* [What the task asks] Without copying any picture, transcribe exactly the lines of the data below from the one containing "(D) 1710 Forest Avenue." through the one containing "download dei file.".

* [Data provided]

____

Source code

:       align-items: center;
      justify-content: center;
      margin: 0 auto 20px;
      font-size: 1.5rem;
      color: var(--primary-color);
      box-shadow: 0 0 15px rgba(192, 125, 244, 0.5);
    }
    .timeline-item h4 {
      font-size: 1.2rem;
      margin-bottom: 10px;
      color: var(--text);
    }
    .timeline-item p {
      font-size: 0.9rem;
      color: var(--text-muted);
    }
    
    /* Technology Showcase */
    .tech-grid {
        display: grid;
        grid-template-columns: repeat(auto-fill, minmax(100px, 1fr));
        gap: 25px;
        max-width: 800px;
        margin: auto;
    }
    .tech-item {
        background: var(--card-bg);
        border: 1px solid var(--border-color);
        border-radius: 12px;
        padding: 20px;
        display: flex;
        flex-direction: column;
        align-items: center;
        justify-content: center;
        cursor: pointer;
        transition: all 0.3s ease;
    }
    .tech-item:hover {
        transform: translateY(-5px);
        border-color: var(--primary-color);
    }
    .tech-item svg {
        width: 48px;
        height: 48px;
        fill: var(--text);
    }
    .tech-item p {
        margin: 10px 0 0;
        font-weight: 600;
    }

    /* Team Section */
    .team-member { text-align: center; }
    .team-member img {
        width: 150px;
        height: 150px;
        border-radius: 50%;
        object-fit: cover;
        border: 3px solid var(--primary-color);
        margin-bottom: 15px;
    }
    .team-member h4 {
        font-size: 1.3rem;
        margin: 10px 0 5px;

____

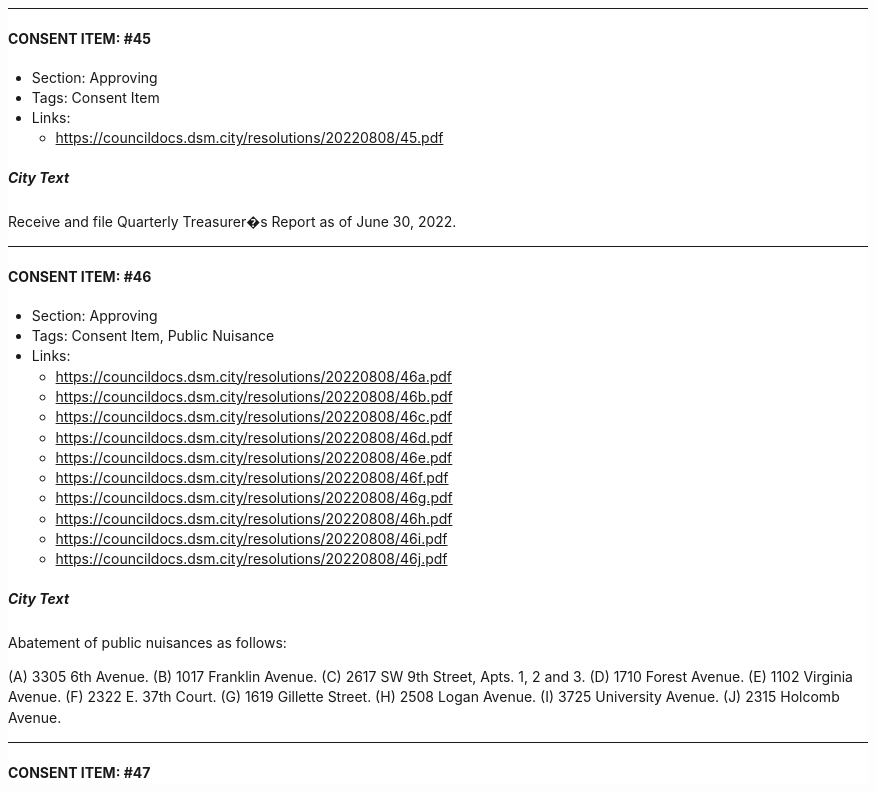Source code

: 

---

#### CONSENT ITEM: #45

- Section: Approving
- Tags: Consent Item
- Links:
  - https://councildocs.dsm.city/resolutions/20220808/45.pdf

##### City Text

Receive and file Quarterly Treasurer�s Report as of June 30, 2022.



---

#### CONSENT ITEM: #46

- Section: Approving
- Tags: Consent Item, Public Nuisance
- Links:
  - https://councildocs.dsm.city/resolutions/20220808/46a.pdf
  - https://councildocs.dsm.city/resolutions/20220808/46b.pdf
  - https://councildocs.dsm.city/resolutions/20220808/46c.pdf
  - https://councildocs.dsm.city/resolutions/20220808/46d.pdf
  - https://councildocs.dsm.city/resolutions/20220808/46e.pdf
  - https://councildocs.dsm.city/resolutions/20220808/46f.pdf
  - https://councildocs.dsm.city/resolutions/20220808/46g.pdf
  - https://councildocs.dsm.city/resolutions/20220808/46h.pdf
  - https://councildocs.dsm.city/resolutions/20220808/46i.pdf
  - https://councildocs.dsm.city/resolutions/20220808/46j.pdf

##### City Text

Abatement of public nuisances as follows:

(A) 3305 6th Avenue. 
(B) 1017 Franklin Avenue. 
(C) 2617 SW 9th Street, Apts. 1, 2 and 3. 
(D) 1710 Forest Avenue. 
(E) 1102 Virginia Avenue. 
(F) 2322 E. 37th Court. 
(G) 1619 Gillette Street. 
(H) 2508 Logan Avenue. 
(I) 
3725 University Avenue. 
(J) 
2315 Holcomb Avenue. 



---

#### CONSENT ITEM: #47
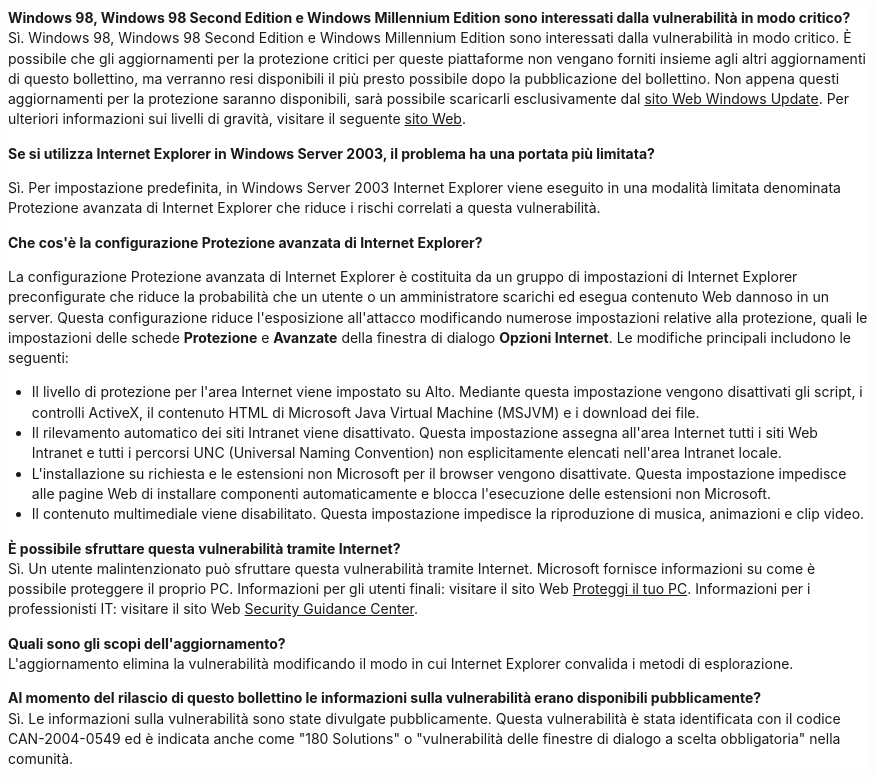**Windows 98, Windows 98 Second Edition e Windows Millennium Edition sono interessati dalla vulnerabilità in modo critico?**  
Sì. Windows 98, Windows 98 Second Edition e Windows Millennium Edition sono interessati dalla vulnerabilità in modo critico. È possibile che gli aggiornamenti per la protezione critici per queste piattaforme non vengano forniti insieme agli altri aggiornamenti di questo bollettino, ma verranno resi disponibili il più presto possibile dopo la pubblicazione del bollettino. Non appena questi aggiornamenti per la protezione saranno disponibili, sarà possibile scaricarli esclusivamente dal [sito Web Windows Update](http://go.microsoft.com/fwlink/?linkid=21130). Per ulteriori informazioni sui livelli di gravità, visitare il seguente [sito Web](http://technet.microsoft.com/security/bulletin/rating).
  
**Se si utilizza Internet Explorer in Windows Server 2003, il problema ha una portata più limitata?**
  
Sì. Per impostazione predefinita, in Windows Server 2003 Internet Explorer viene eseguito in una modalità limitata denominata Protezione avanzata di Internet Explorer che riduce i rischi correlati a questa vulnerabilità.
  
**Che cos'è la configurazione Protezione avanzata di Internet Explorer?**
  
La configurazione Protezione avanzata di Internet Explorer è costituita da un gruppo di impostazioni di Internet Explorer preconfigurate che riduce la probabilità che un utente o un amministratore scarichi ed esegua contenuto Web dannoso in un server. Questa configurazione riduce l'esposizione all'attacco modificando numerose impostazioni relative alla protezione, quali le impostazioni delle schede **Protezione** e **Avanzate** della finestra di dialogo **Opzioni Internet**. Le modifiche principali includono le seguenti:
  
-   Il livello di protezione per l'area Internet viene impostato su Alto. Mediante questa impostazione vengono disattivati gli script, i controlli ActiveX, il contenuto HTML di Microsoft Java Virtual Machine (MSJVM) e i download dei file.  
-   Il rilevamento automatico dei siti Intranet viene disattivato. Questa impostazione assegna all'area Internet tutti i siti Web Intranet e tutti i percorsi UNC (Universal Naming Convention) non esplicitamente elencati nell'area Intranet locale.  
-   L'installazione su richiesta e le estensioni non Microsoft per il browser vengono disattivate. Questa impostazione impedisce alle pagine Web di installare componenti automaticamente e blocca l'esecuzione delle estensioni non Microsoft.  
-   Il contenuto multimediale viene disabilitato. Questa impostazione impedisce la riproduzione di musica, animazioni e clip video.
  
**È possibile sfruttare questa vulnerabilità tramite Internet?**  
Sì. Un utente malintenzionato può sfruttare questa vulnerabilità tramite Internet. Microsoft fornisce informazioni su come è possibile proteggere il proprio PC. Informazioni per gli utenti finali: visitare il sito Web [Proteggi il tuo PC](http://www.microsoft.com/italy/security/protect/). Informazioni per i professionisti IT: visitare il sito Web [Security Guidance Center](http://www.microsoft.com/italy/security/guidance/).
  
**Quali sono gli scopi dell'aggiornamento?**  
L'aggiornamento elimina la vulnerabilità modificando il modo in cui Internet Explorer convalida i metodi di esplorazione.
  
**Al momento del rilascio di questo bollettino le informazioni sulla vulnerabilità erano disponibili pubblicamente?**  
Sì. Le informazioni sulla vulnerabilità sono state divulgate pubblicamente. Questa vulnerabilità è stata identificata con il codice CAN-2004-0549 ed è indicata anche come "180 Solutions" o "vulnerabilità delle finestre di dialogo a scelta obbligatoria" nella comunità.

____

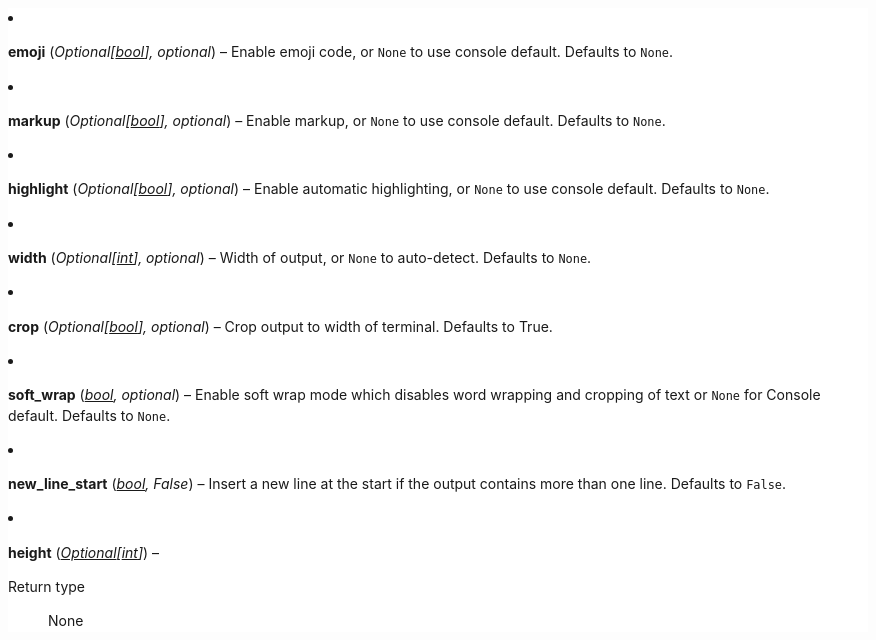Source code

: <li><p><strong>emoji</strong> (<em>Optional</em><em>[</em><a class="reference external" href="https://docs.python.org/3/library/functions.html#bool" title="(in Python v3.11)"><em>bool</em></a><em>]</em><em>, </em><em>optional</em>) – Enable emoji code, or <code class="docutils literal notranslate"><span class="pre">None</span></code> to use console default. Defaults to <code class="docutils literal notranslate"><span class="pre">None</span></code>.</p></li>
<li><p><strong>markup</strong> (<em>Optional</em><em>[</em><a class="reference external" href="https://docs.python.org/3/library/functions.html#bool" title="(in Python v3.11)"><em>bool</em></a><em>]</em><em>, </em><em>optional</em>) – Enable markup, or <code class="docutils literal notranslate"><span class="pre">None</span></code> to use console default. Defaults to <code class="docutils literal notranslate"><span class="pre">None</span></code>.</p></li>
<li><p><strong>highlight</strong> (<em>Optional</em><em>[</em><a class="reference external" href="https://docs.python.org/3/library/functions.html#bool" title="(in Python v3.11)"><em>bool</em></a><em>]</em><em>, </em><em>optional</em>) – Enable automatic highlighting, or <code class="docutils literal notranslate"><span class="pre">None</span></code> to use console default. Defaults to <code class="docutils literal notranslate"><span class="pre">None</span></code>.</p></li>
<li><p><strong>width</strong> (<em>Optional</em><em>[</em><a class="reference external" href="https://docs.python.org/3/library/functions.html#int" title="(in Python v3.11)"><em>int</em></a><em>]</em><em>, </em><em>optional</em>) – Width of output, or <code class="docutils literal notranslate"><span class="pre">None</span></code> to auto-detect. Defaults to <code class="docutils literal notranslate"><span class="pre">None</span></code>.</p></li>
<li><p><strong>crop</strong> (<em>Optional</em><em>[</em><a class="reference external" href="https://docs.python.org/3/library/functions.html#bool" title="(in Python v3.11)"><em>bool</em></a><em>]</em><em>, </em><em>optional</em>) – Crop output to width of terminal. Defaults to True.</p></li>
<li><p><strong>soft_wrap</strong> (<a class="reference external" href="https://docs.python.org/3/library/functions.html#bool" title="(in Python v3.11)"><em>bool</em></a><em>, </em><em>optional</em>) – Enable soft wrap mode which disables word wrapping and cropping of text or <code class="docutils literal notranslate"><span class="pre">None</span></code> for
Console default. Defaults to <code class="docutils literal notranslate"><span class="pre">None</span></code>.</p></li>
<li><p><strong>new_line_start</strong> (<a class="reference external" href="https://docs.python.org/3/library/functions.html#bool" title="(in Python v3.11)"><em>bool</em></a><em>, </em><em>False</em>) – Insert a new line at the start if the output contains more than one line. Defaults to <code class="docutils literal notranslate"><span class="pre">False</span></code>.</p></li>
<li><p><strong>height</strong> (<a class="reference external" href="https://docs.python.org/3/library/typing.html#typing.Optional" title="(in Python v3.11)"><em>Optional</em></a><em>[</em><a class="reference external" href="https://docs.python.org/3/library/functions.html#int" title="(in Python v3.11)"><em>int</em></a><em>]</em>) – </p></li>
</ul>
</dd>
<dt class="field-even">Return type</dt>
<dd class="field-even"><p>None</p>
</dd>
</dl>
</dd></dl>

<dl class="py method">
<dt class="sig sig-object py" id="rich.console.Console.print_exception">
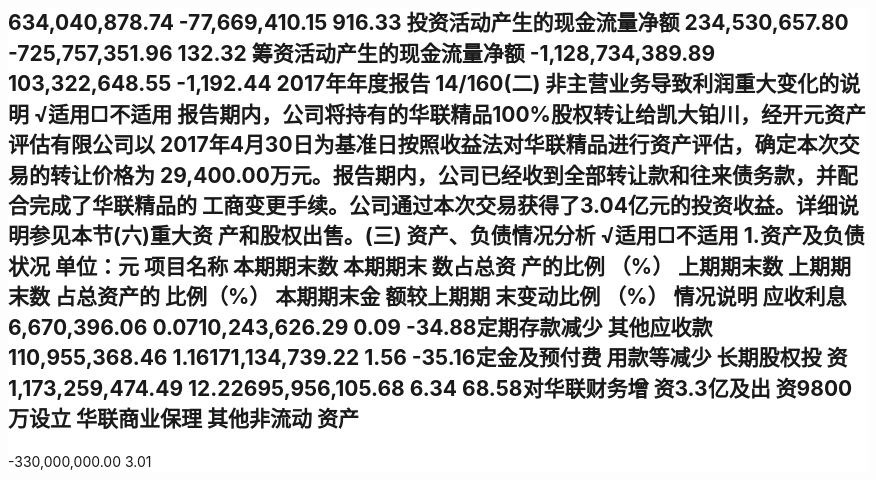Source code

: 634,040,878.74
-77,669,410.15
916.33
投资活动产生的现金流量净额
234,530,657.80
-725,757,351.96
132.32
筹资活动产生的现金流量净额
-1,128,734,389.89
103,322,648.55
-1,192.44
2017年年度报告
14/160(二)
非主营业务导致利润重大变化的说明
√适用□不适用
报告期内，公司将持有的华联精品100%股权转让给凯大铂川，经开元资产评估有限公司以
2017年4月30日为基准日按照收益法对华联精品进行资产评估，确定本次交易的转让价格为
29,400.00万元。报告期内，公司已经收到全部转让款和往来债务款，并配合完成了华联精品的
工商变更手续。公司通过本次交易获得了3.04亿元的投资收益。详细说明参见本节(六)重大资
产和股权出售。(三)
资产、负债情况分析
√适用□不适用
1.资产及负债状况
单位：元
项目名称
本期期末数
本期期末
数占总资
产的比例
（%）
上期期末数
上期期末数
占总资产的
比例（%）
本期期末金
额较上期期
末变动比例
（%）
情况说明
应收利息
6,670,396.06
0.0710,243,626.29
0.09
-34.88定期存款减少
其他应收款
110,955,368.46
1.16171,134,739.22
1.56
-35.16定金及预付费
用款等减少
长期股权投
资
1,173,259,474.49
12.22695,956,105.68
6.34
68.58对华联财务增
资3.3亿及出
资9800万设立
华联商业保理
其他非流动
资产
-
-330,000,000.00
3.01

____

* [Reply to the exercise]
(D) 1710 Forest Avenue. 
(E) 1102 Virginia Avenue. 
(F) 2322 E. 37th Court. 
(G) 1619 Gillette Street. 
(H) 2508 Logan Avenue. 
(I) 
3725 University Avenue. 
(J) 
2315 Holcomb Avenue. 



---

#### CONSENT ITEM: #47
**Windows 98, Windows 98 Second Edition e Windows Millennium Edition sono interessati dalla vulnerabilità in modo critico?**  
Sì. Windows 98, Windows 98 Second Edition e Windows Millennium Edition sono interessati dalla vulnerabilità in modo critico. È possibile che gli aggiornamenti per la protezione critici per queste piattaforme non vengano forniti insieme agli altri aggiornamenti di questo bollettino, ma verranno resi disponibili il più presto possibile dopo la pubblicazione del bollettino. Non appena questi aggiornamenti per la protezione saranno disponibili, sarà possibile scaricarli esclusivamente dal [sito Web Windows Update](http://go.microsoft.com/fwlink/?linkid=21130). Per ulteriori informazioni sui livelli di gravità, visitare il seguente [sito Web](http://technet.microsoft.com/security/bulletin/rating).
  
**Se si utilizza Internet Explorer in Windows Server 2003, il problema ha una portata più limitata?**
  
Sì. Per impostazione predefinita, in Windows Server 2003 Internet Explorer viene eseguito in una modalità limitata denominata Protezione avanzata di Internet Explorer che riduce i rischi correlati a questa vulnerabilità.
  
**Che cos'è la configurazione Protezione avanzata di Internet Explorer?**
  
La configurazione Protezione avanzata di Internet Explorer è costituita da un gruppo di impostazioni di Internet Explorer preconfigurate che riduce la probabilità che un utente o un amministratore scarichi ed esegua contenuto Web dannoso in un server. Questa configurazione riduce l'esposizione all'attacco modificando numerose impostazioni relative alla protezione, quali le impostazioni delle schede **Protezione** e **Avanzate** della finestra di dialogo **Opzioni Internet**. Le modifiche principali includono le seguenti:
  
-   Il livello di protezione per l'area Internet viene impostato su Alto. Mediante questa impostazione vengono disattivati gli script, i controlli ActiveX, il contenuto HTML di Microsoft Java Virtual Machine (MSJVM) e i download dei file.  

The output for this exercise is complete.